R for Ecologists

Data Frames

It's tempting to think of data.frames as glorified matrices which we can access by field name without knowing which column it is. Actually, data.frames are lists where every list item is required to be exactly the same length.

The distinction becomes important when we want to perform some operations on the data frame, especially mathematical operations. For example, if our data on community abudance are in a data.frame called comm and we want the mean abundance of all species in our plots we cannot do

mean(comm)

and get an answer. What we will get is

[1] NA Warning message: In mean.default(taxon) : argument is not numeric or logical: returning NA

because data.frames are not numerical, even if all the data in the data.frame ARE numerical. Instead we have to do

mean(as.matrix(comm))

[1] 0.05693787

Actually, it's quite maddening. sum(comm), min(comm) and max(comm) all work, but mean(comm) and many other functions do not. So, you have two options.

convert your data.frame to a matrix permanently, and give up the option to address columns simply by field name, or
get used to surrounding your data.frame name with as.matrix() if you want to do math on the whole data.frame.

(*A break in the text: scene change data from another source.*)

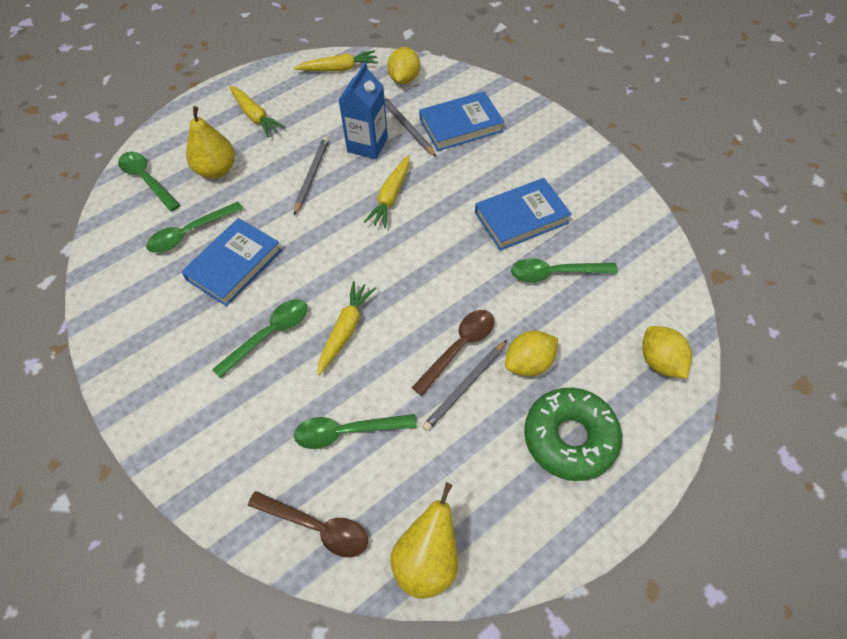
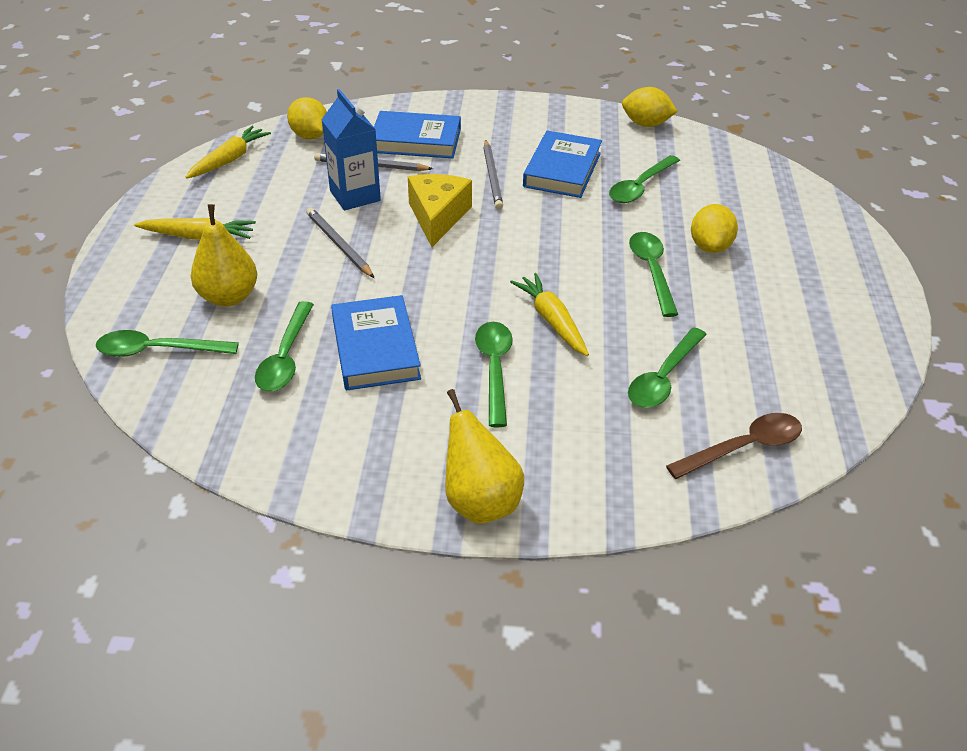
camera: 50 degrees left, 15 degrees down
yellow carrot [364,155,410,228] -> yellow cheese [408,174,472,247]
yellow pear [390,482,458,599] -> yellow pear moved to [445,389,524,524]
brown spoon [411,310,494,396] -> green spoon [629,232,678,317]
blue book [419,91,504,151] -> blue book turned 75 degrees clockwise [374,111,461,158]
grey pencil [422,340,507,431] -> grey pencil moved to [484,140,503,210]
green donut [524,388,622,481] -> none
yellow lemon [642,326,692,379] -> yellow lemon moved to [622,87,678,127]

You won't run into ths problem too often, because usually you're oerating on a single column (field), but here's a common example.

table(taxon)

Error in table(bryceveg) : attempt to make a table with >= 2^31 elements

table(as.matrix(taxon))

0 0.2 0.5 1 2 3 4 5 24851 3 1818 202 104 36 18 8

It's actually strongly preferable to keep the data in a data.frame if they may used as explanatory variables in a statsitical model. Many model functions allow a data= clause in the model statement to tell the function where to find the variables of interest and a data.frame will operate more smoothly.